» TEXTO FORNECIDO
....................

Hoje com, 74 anos, o pioneiro cascavelense Dércio Galafassi vive em um apartamento no centro de Cascavel. Foi ali, junto com o Neto João Gabriel e do filho Daniel, que ele nos recebeu para contar um pouco da história do início da eletrificação rural na região de Cascavel.
Nascido em São Francisco de Paula/RS em 23 de julho de 1935, chegou em Cascavel em 1948 com seus pais, Florêncio e Emília Galafassi, filhos de imigrantes italianos da serra gaucha, que vieram para trabalhar para a Industrial Madeireira Ltda.
Dércio conta que ao chegar em Cascavel, a sua mãe Emília ficou assustada com a falta de estrutura do local. "Velho, o que estamos fazendo nesse lugar? Aqui está cheio de pó, não tem energia elétrica, não tem água potável… Só tem pó e barro!", teria perguntado ao marido. Mas logo o casal começou a desenvolver um papel revelante no pequeno povoado.
A cidade vivia o ciclo da madeira. A Industrial Madeireira tinha 500 mil pinheiros em 26 mil alqueires. A Industrial Madeireira era a maior empresa da regiao Oeste do Parana, com porto de exportação em Foz do Iguaçu. Em Cascavel, tinha duas serrarias: a Central e a São Domingos, que após incêndio em 1980 foi substituída pela Serraria Tesouro, que ficava onde hoje é Reassentamento São Francisco, às margens da BR 369.
Cascavel, ao contrário de Toledo, Marechal Cândido Rondon e inúmeras outras da região, não foi planejada. Tornou-se um pequeno povoado a partir da década de 30 graças a um pouso de tropeiros liderado pelo comerciante guarapuavano José Silvério de Oliveira, o Nhô Jeca. Ele instalou uma bodega na região que era chamada de Encruzilhada, que foi o marco inicial de Cascavel. A emancipação viria somente em 15 de novembro de 1951.
Foi em Cascavel que Dércio conheceu a esposa Darlene Gomes, em 1959, com a qual ficou casado 51 anos, até ela falecer. Com ela teve quatro filhos: Daniel Roberto, Rita Silvana, Edmilson Antônio e Marta Cristiane. Estes lhe deram seis netos: João Gabriel, Leonardo, Henrique, Laura, Rafael e Marina; e um bisneto, Bernardo.
Nessa época também chegaram as primeiras famílias pioneiras vindas do Rio Grande do Sul, como os Sarolli, Rebelato, Bresolin e Bilibio, que fundaram serrarias. "Cascavel tinha tanto pinheiro que chegou ao ponto de ter cerca de 150 serrarias. Na época a extensão territorial da cidade era de mais de 5 mil km quadrados, indo do Rio Piquiri ao Rio Iguaçu, tudo mata virgem", afirma Dércio. Para se ter idéia, nesta mesma área hoje existem 14 novos municípios.

....................

» DADOS A SEGUIR
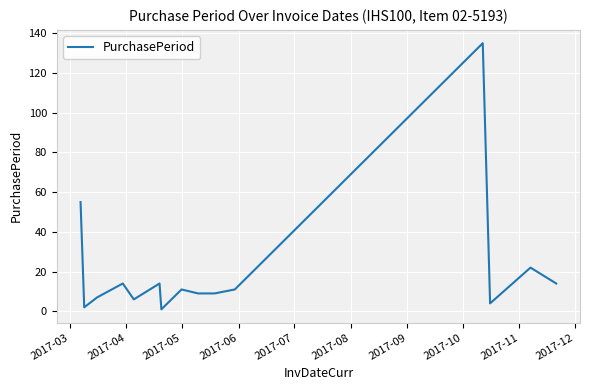

What is the greatest value displayed?

135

....................

» TAREFAS DO EXERCÍCIO
[1] De acordo com o texto, em que data veio a emancipação de Cascavel?
[2] Copie do texto, sem nenhuma alteração, o trecho que começa com "Dércio conta que" e segue até "margens da BR 369.".
Baseie-se somente no texto.

» RESPOSTAS DAS TAREFAS
[1] Em 15 de novembro de 1951.

[2]
Dércio conta que ao chegar em Cascavel, a sua mãe Emília ficou assustada com a falta de estrutura do local. "Velho, o que estamos fazendo nesse lugar? Aqui está cheio de pó, não tem energia elétrica, não tem água potável… Só tem pó e barro!", teria perguntado ao marido. Mas logo o casal começou a desenvolver um papel revelante no pequeno povoado.
A cidade vivia o ciclo da madeira. A Industrial Madeireira tinha 500 mil pinheiros em 26 mil alqueires. A Industrial Madeireira era a maior empresa da regiao Oeste do Parana, com porto de exportação em Foz do Iguaçu. Em Cascavel, tinha duas serrarias: a Central e a São Domingos, que após incêndio em 1980 foi substituída pela Serraria Tesouro, que ficava onde hoje é Reassentamento São Francisco, às margens da BR 369.